Hagar the Horrible, 7/15/12
Meanwhile, I’m having a hard time parsing how I feel about the politics of this Hagar the Horrible strip. I mean, yes, Hagar is guilty of monstrous crimes against humanity, leading murderous armed bands in multiple expeditions of violent plunder that don’t even have the flimsiest of ideological justifications, so he really should be hauled before whatever the late Carolingian equivalent of the Hague is. On the other hand, the depiction of the dungeon is particularly grim, even for a strip that routinely uses torture as a punchline — hey, see those tongs stuck into the big cauldrons of red-hot coals? GUESS WHAT THOSE ARE FOR — and of course one shouldn’t imprison lawyers for the crimes of their clients, or else the whole adversarial legal system is pointless. “Life in the 9th century is brutal” is I guess the overall theme here.
Rex Morgan, M.D., 7/15/12
You know, all this time everyone’s been raving over poor dead alcoholic Foster’s book, but I’m beginning to think it may not actually be very good.
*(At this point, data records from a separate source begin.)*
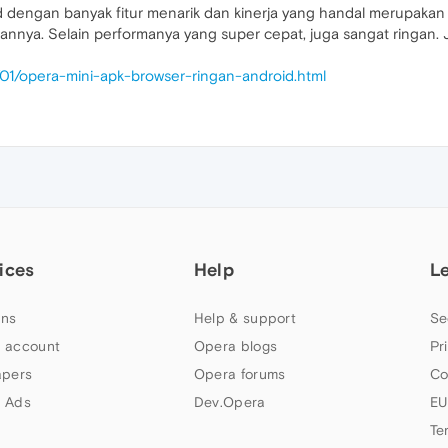
d dengan banyak fitur menarik dan kinerja yang handal merupakan 
annya. Selain performanya yang super cepat, juga sangat ringan.
/01/opera-mini-apk-browser-ringan-android.html
ices
Help
L
ns
Help & support
Se
 account
Opera blogs
Pr
apers
Opera forums
Co
 Ads
Dev.Opera
EU
Te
Specifically, any book that contains enough blunt anatomical detail for a six-year-old to follow easily but also uses the cliched euphemism “roll in the hay” seems like it would be kind of muddled. Unless Sarah means that it’s taught her the difference between boys and girls … emotionally? Based on what we know about Foster’s marriages, this information is bound to be dubious, though it may help Sarah navigate her own domestic situation. “Mommy, now I know why you’re always trying to sit closer to Daddy on the couch but he keeps moving away and then he goes into his office and you drink wine and cry!”